# [MATERIAL PROVIDED]
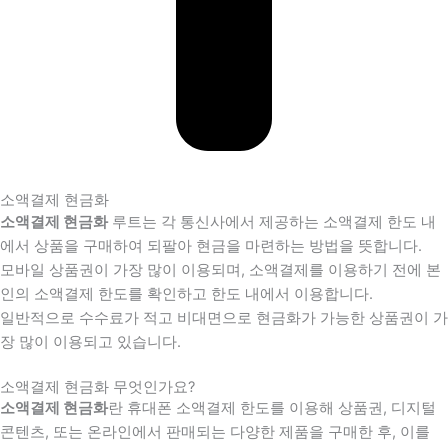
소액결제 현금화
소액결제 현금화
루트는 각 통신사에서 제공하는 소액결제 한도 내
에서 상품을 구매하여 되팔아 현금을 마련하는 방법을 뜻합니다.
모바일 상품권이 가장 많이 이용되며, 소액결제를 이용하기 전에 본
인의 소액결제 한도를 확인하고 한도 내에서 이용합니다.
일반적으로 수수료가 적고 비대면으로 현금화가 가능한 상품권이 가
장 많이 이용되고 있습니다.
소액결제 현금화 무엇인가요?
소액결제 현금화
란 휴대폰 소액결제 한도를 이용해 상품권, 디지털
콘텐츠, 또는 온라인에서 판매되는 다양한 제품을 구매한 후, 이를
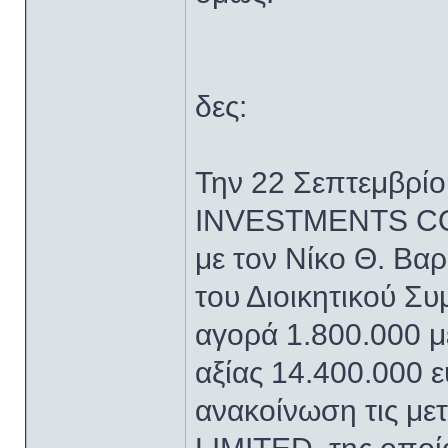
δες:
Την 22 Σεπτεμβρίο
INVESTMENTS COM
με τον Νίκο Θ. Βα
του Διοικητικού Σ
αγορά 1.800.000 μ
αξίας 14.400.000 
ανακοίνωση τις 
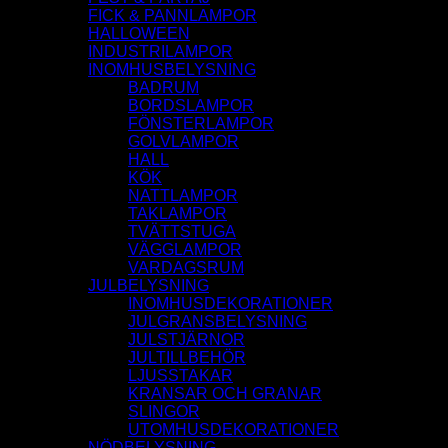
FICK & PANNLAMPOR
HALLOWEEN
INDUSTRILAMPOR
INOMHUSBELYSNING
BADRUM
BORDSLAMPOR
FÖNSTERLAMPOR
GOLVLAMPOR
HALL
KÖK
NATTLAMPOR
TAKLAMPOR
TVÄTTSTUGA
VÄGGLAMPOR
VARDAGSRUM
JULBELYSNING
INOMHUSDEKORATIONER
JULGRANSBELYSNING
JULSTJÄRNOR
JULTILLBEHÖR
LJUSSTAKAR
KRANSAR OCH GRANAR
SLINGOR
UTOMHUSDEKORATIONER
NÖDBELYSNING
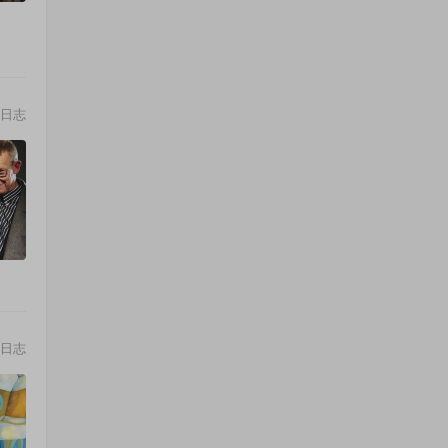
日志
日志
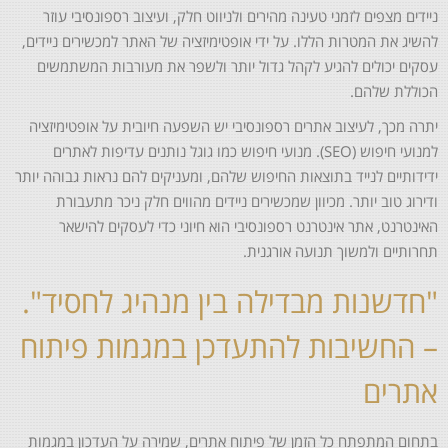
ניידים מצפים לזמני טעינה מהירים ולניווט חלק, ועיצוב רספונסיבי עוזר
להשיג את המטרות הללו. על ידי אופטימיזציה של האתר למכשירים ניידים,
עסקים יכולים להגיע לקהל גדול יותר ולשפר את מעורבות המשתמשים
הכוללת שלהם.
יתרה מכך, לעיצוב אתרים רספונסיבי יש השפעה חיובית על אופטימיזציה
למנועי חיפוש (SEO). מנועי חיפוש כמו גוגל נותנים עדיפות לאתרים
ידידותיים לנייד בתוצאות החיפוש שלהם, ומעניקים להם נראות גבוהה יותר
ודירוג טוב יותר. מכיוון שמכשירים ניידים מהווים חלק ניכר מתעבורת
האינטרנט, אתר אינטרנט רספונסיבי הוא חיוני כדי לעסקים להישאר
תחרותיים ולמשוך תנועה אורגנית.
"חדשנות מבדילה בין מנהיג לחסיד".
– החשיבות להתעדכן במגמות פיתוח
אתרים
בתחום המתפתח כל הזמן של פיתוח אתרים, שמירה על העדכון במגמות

# [PROBLEM TO WORK ON]
Copy exactly, and only, the lines from the first entry through the line holding "עסקים יכולים להגיע", both ends included, leaving out every picture.

# [THE COMPLETED TASK]
소액결제 현금화
소액결제 현금화
루트는 각 통신사에서 제공하는 소액결제 한도 내
에서 상품을 구매하여 되팔아 현금을 마련하는 방법을 뜻합니다.
모바일 상품권이 가장 많이 이용되며, 소액결제를 이용하기 전에 본
인의 소액결제 한도를 확인하고 한도 내에서 이용합니다.
일반적으로 수수료가 적고 비대면으로 현금화가 가능한 상품권이 가
장 많이 이용되고 있습니다.
소액결제 현금화 무엇인가요?
소액결제 현금화
란 휴대폰 소액결제 한도를 이용해 상품권, 디지털
콘텐츠, 또는 온라인에서 판매되는 다양한 제품을 구매한 후, 이를
δες:
Την 22 Σεπτεμβρίο
INVESTMENTS COM
με τον Νίκο Θ. Βα
του Διοικητικού Σ
αγορά 1.800.000 μ
αξίας 14.400.000 
ανακοίνωση τις 
FICK & PANNLAMPOR
HALLOWEEN
INDUSTRILAMPOR
INOMHUSBELYSNING
BADRUM
BORDSLAMPOR
FÖNSTERLAMPOR
GOLVLAMPOR
HALL
KÖK
NATTLAMPOR
TAKLAMPOR
TVÄTTSTUGA
VÄGGLAMPOR
VARDAGSRUM
JULBELYSNING
INOMHUSDEKORATIONER
JULGRANSBELYSNING
JULSTJÄRNOR
JULTILLBEHÖR
LJUSSTAKAR
KRANSAR OCH GRANAR
SLINGOR
UTOMHUSDEKORATIONER
NÖDBELYSNING
日志
日志
ניידים מצפים לזמני טעינה מהירים ולניווט חלק, ועיצוב רספונסיבי עוזר
להשיג את המטרות הללו. על ידי אופטימיזציה של האתר למכשירים ניידים,
עסקים יכולים להגיע לקהל גדול יותר ולשפר את מעורבות המשתמשים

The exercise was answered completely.